No seu Evangelho, Marcos resume a chamada de Jesus a ser discípulos e missionários. No capítulo 3 lemos que chamou os apóstolos para «permanecer com Ele e também para os enviar a pregar» (v. 14). Permanecer com Jesus e sair para o anunciar. Dois verbos: “permanecer” e “sair”. Eis o sentido da nossa vida! Trata-se de um caminho de “ida e volta”, que tem Jesus como ponto de partida e de chegada. Não esqueçamos que “permanecer” com Jesus e “sair” para o anunciar é também permanecer com os pobres, os migrantes, os doentes, os prisioneiros, os mais pequeninos, os mais esquecidos da sociedade e partilhar a vida com eles para lhes anunciar o amor incondicional de Deus. Porque Jesus está presente naqueles irmãos e irmãs mais vulneráveis, é ali que Ele nos espera de modo especial (cf.
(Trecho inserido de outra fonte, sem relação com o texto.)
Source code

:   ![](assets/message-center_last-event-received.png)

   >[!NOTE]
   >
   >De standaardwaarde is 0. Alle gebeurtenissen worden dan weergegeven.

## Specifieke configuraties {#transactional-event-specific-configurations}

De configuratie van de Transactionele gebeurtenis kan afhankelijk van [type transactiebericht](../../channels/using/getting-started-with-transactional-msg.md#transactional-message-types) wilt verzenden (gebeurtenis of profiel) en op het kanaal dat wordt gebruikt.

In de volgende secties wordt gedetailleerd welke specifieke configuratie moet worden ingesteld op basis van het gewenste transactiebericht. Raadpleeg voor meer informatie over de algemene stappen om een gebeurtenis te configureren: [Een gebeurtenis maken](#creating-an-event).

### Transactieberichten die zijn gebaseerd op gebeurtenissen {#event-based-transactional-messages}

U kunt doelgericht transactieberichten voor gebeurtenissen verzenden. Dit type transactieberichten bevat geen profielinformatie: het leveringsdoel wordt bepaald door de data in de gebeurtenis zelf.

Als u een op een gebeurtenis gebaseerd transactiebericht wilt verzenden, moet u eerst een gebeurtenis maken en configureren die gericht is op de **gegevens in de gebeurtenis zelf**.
Mt 25, 34-40).
E não vos esqueçais de ir ter com Ele, todas as noites depois de um longo dia, mas atenção, com Ele, não com o ecrã de um telemóvel. Entristece-me muito quando vejo que um sacerdote bom e trabalhador se cansa e se esquece de passar diante do Tabernáculo, e vai dormir porque está cansado. Tem razão, deve dormir, mas primeiro cumprimenta-o! Não sejas mal-educado! E quantas vezes vos refugiais no ecrã de um telemóvel? O ecrã do telemóvel enche-nos de estímulos. Por favor, não vos vicieis neste mundo de fuga. Não vos vicieis! São vários passos que lentamente vos tiram a força. Viciai-vos no encontro com Jesus, pois Ele sabe do que precisamos e tem uma palavra a dizer-nos em todas as ocasiões.
Há uma coisa que eu disse antes de passagem, ou seja, que voltais para ser Pastores do Povo de Deus. Por favor, nunca negocieis a pastoralidade! Pastores do Povo de Deus, não clérigos de Estado. Não caiais no clericalismo, que é uma das piores perversões. Tomai muito cuidado, o clericalismo é uma forma de mundanidade espiritual. O clericalismo é deformador, é corrupto e leva-te a uma corrupção, a uma corrupção “engomada” com o nariz para cima, que te separa do povo, fazendo-te esquecer o povo do qual saíste. Timóteo disse-o, perdão... Paulo disse-o a Timóteo: lembra-te da tua mãe e da tua avó, ou seja, volta às raízes, não te esqueças da tua mãe e da tua avó. Digo-o a cada um de vós. Voltai para o rebanho de onde vos tiraram: “Tirei-te do fim do rebanho”.
Por favor, cada vez que vos tornardes mais “requintados”, no verdadeiro sentido da palavra, ou seja, mais distantes do povo, cada vez que fizerdes isto, afastais-vos da graça de Deus e caís no flagelo do clericalismo. Pastores do povo, não clérigos de Estado. Pedi a graça de saber estar sempre à frente, no meio e atrás do povo, imersos no povo do qual Jesus vos tirou.
E peçamos a Nossa Senhora de Guadalupe que nos ajude no caminho do “discipulado-apostolado”, que gradualmente nos configura com o seu Filho, que nos acompanhe ao longo deste percurso vital de “ida e volta”, que parte de Jesus rumo aos nossos irmãos, para voltarmos com os irmãos ao encontro de Jesus. Supliquemos ao Apóstolo Santo André que interceda por nós!
E, mais uma vez, obrigado por esta visita. Desejo-vos um bom caminho romano, aproveitai todas as coisas boas que puderdes encontrar em Roma, as outras não, deixai-as em Roma, que se encarregarão delas aqui e, por favor, não vos esqueçais de rezar por mim. Obrigado!